A state Senate committee on ethics will convene this month to investigate an allegation that the former dean of the University agriculture college paid $12,500 to a state senator for directing money to the school.
The hearing was called after Sen. Dallas Sams, DFL-Staples, wrote a letter to ethics committee chairwoman Sen. Ember Reichgott Junge, DFL-New Hope, asking for an investigation to exonerate his name.
“I would like to take this opportunity to fully clear my name in the eyes of my colleagues and the public,” Sams wrote in the letter. The Senate Ethical Conduct Subcommittee will meet publicly on the matter at the Capitol building in St. Paul on Dec. 16.
The controversy became public in late November after a non-partisan legislative watchdog group, Citizens for Fiscal Responsibility, made allegations condemning Sams and demanded he return the money.
The group alleges Mike Martin, former dean of the College of Agricultural, Food and Environmental Sciences, funneled $12,500 to Sams through a business contract after the legislator authored a state bill that earmarked $1 million for the college.
Neither Sams nor Martin could be reached for comment.

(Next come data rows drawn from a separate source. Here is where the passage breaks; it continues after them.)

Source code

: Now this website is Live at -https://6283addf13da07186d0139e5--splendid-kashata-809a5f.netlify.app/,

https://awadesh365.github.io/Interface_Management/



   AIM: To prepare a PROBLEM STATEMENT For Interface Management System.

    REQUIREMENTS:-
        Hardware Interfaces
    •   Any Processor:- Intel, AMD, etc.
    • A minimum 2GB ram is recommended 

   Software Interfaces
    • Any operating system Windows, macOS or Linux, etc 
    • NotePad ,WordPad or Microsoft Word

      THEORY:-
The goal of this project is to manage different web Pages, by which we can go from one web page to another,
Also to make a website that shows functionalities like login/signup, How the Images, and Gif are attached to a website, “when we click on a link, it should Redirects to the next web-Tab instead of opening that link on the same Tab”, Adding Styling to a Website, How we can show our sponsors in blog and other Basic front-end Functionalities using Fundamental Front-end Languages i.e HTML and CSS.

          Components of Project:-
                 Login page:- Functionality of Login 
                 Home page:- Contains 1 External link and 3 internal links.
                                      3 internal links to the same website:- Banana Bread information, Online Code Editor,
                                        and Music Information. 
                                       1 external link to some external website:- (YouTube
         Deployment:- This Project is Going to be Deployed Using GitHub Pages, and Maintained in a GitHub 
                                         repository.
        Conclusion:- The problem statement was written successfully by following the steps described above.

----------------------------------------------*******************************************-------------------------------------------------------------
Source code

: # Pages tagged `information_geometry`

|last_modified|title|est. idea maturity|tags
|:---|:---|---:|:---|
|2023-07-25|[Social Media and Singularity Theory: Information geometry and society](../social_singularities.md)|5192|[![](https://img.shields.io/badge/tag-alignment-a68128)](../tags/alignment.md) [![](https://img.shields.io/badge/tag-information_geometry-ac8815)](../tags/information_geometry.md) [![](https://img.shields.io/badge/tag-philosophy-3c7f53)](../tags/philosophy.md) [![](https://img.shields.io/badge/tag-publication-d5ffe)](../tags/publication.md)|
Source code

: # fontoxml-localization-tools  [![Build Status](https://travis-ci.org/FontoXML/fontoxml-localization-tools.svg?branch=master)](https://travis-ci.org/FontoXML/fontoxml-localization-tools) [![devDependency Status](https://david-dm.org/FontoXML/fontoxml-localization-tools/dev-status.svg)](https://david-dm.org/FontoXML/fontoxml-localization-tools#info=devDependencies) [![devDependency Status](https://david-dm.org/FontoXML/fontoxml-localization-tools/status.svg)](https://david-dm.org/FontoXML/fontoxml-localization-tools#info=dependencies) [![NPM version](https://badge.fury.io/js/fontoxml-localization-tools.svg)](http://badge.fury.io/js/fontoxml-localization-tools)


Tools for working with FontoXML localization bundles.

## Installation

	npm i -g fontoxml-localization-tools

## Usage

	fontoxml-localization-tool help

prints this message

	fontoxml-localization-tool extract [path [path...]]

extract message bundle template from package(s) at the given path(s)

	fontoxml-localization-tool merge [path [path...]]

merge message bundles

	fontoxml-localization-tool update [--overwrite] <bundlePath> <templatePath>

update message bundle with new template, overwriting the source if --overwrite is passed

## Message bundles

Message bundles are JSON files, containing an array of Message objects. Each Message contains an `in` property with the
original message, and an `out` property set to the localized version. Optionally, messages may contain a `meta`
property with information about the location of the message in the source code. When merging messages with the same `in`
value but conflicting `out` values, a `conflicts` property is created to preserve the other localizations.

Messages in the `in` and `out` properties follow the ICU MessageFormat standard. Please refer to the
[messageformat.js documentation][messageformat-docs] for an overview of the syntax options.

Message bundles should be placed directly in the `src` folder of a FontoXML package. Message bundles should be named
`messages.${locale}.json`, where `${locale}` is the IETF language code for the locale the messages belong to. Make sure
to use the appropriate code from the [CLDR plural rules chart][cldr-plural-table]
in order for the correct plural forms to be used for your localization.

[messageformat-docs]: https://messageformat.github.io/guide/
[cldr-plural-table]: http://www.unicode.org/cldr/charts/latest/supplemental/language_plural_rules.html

In October 1998, about six months after Sams’ bill was approved, Martin wrote a contract to pay Sams $12,500 for consulting services. But the contract was never executed, the watchdog group alleges, because of a fear of public outcry.
Then in February 1998, Martin contracted to buy $13,500 in CD-ROM training materials from a St. Paul business, Media Integrated Training Services.
But four months earlier, the business’ owner, Thomas Powell, contracted with Sams for consulting work on the CD-ROMs at a rate of $400 per day; Sams eventually received $12,500 from the company.
A review of the matter conducted by the University’s Office of the General Counsel in October found that Martin committed no legal wrongdoing. The report did, however, criticize the contract as not conforming to “good business practices.”
The report found that the CD-ROMs could have been bought “off the shelf” for $1,000. It also said Martin regretted the indirect contract with Sams, and if he could do it all again, he would have contracted directly with the senator.